=== EXERCISE GOAL ===
What this exercise needs is every entry restated as written, with no pictures.

=== MATERIAL FOR THIS TASK ===
────────────────────

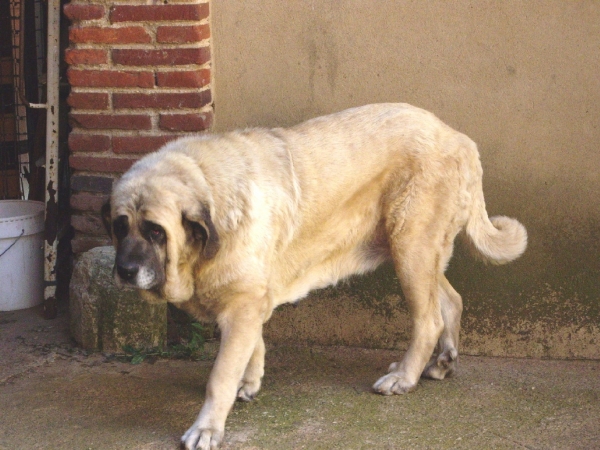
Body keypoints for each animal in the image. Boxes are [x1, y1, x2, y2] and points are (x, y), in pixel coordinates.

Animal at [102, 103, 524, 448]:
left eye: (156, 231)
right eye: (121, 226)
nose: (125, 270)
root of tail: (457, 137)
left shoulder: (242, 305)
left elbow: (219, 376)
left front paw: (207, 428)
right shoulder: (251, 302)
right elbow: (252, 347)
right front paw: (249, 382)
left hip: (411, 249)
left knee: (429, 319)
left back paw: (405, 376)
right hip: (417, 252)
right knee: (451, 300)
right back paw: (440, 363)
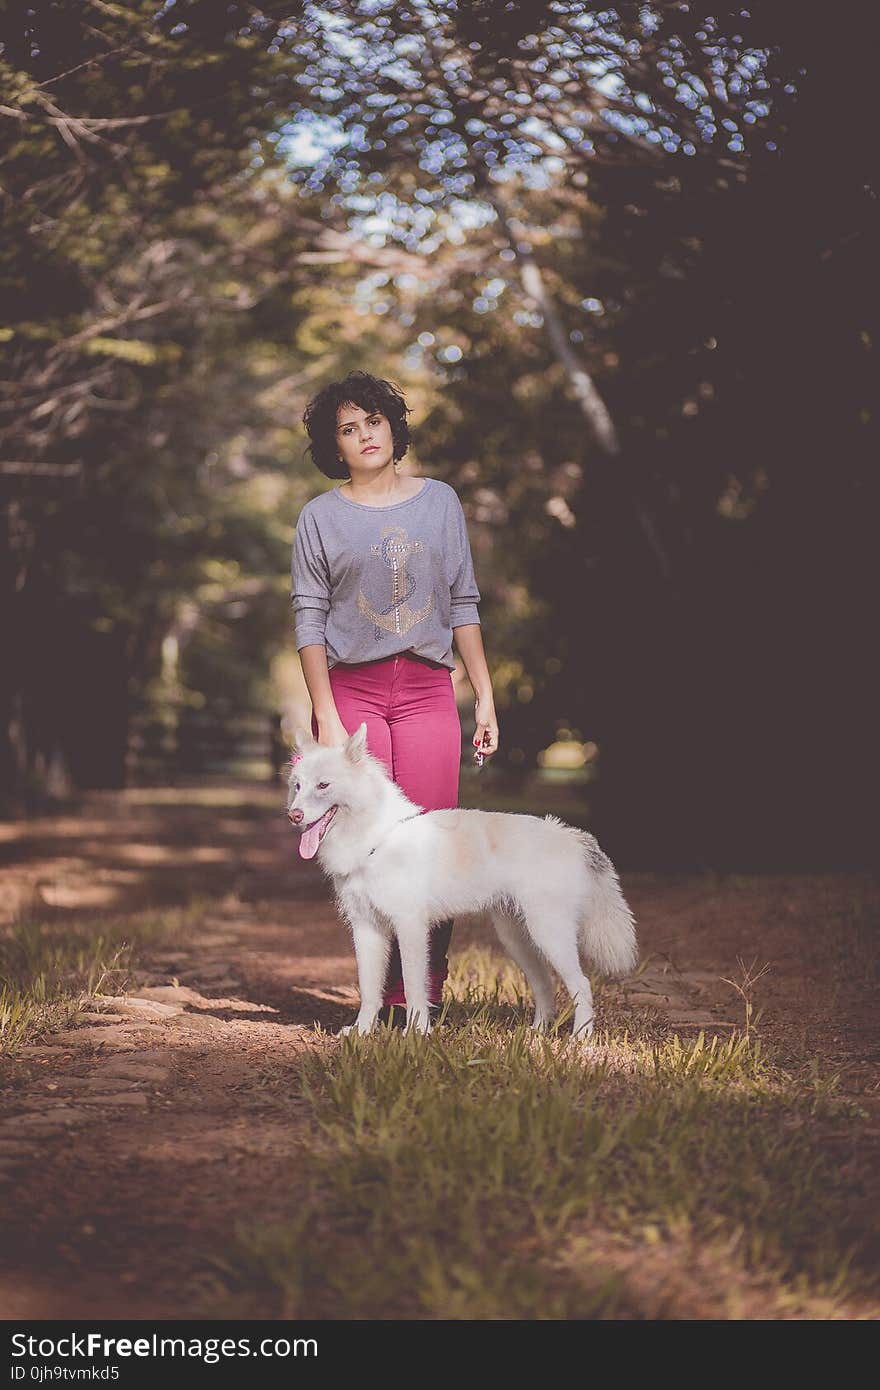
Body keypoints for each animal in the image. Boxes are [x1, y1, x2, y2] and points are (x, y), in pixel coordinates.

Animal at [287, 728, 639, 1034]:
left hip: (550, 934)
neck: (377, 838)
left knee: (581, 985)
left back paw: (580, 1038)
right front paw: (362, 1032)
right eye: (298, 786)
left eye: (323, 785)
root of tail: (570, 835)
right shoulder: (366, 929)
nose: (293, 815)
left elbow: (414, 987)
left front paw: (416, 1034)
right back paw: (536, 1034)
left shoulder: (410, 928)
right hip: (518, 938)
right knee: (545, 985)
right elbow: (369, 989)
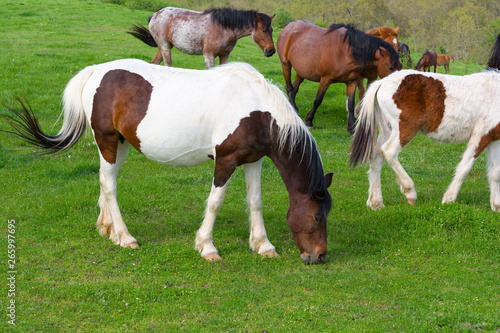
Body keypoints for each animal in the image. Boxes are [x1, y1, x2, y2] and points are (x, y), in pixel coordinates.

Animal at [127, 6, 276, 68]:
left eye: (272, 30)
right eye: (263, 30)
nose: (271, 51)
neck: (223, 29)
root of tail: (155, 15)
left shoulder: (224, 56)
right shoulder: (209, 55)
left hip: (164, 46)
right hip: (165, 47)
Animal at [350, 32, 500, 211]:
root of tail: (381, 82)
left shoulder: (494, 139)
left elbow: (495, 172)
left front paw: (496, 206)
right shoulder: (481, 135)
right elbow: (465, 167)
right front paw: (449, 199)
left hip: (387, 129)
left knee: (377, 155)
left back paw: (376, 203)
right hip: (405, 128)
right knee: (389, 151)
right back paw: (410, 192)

────────────────────

=== RESULT ===
Body keypoints for each animal in the image. Boxes are [x1, y1, x2, y2] and points are (x, y), in pixel coordinates.

Animal at [102, 103, 524, 448]:
left eye: (156, 231)
right eye: (121, 226)
nose: (125, 270)
root of tail: (457, 137)
left shoulder: (242, 305)
left elbow: (219, 376)
left front paw: (207, 428)
right shoulder: (251, 302)
right elbow: (252, 347)
right front paw: (249, 382)
left hip: (411, 249)
left knee: (429, 319)
left back paw: (405, 376)
right hip: (417, 252)
right knee: (451, 300)
right back paw: (440, 363)
Body keypoints for each animal in the image. Boxes are [x1, y1, x2, y2] and points are (x, y), in pixel coordinates.

Animal at [287, 728, 639, 1034]:
left hip: (550, 934)
neck: (377, 838)
left knee: (581, 985)
left back paw: (580, 1038)
right front paw: (362, 1032)
right eye: (298, 786)
left eye: (323, 785)
root of tail: (570, 835)
right shoulder: (366, 929)
nose: (293, 815)
left elbow: (414, 987)
left front paw: (416, 1034)
right back paw: (536, 1034)
left shoulder: (410, 928)
right hip: (518, 938)
right knee: (545, 985)
right elbow: (369, 989)
Body keypoints for each animal in the image. Boxes are [x1, y1, x2, y2] and points are (x, y), in pixel coordinates.

Animal at [127, 6, 276, 68]:
left eye: (272, 30)
right eye: (263, 30)
nose: (271, 51)
neck: (223, 29)
root of tail: (155, 15)
left shoulder: (224, 56)
right shoulder: (209, 55)
left hip: (164, 46)
right hip: (165, 47)
Animal at [350, 32, 500, 211]:
root of tail: (381, 82)
left shoulder: (494, 139)
left elbow: (495, 172)
left front paw: (496, 206)
right shoulder: (481, 135)
right elbow: (465, 167)
right front paw: (449, 199)
left hip: (387, 129)
left knee: (377, 155)
left back paw: (376, 203)
right hip: (405, 128)
right knee: (389, 151)
right back paw: (410, 192)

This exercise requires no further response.